Data Technical Debt: Proven Strategies to Improve Data Quality
Data technical debt refers to data quality challenges associated with legacy data sources, including both mission-critical sources of record as well as “big data” sources of insight. Data technical debt, sometimes called data debt, impedes the ability of your organization to leverage information effectively for better decision making, increases operational costs, and impedes your ability to react to changes in your environment. Bad data is estimated to cost the United States $3 trillion annually alone, yet few organizations have a realistic strategy in place to address data technical debt.
This presentation defines data technical debt is and why it is often a greater issue than classic code-based technical debt. We describe the types of data technical debt, why each is important, and how to measure them. Most importantly, this presentation works through disciplined strategies for avoiding, removing, and accepting data technical debt. Data is the lifeblood of our organizations, we need to ensure that it is clean if we’re to remain healthy.

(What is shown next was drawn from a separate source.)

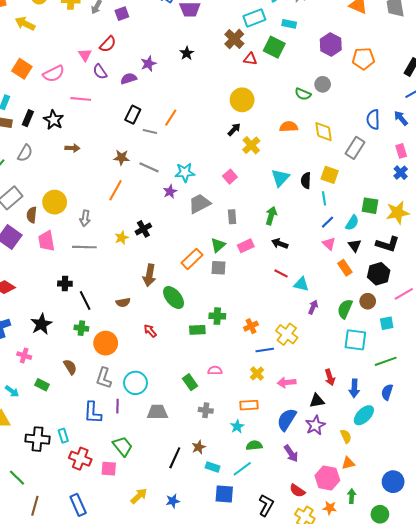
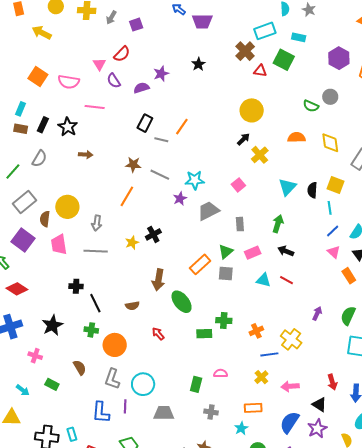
pink semicircle: (54, 74) -> (69, 82), turned 35
cyan triangle: (301, 284) -> (264, 280), moved
green rectangle: (190, 382) -> (196, 384), turned 49
black triangle: (317, 401) -> (319, 405), turned 42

What You’ll Learn About Data Technical Debt
- Definition of technical debt, data technical debt
- Why data technical debt is important
- Types of data technical debt
- Strategies for avoiding data technical debt
- Strategies for removing data technical debt
- Strategies for accepting data technical debt
Audience For This Presentation
- Experienced developers who want to learn about the full range of technical debt
- Architects who want to avoid new data technical debt, and reduce existing debt within their organization
- Managers and leaders who want to understand and address data technical debt
Why You Want to Hear About Data Technical Debt From Me
I’m the thought leader behind the Agile Data method, a primary focus of which is on effective strategies to either avoid to to remedy data technical debt, a term which I coined. This presentation shares my experiences and both technical and management ways of working (WoW) pertaining to data technical debt.
I have given versions of this presentation at data and agile conferences, and to user groups, since 2017.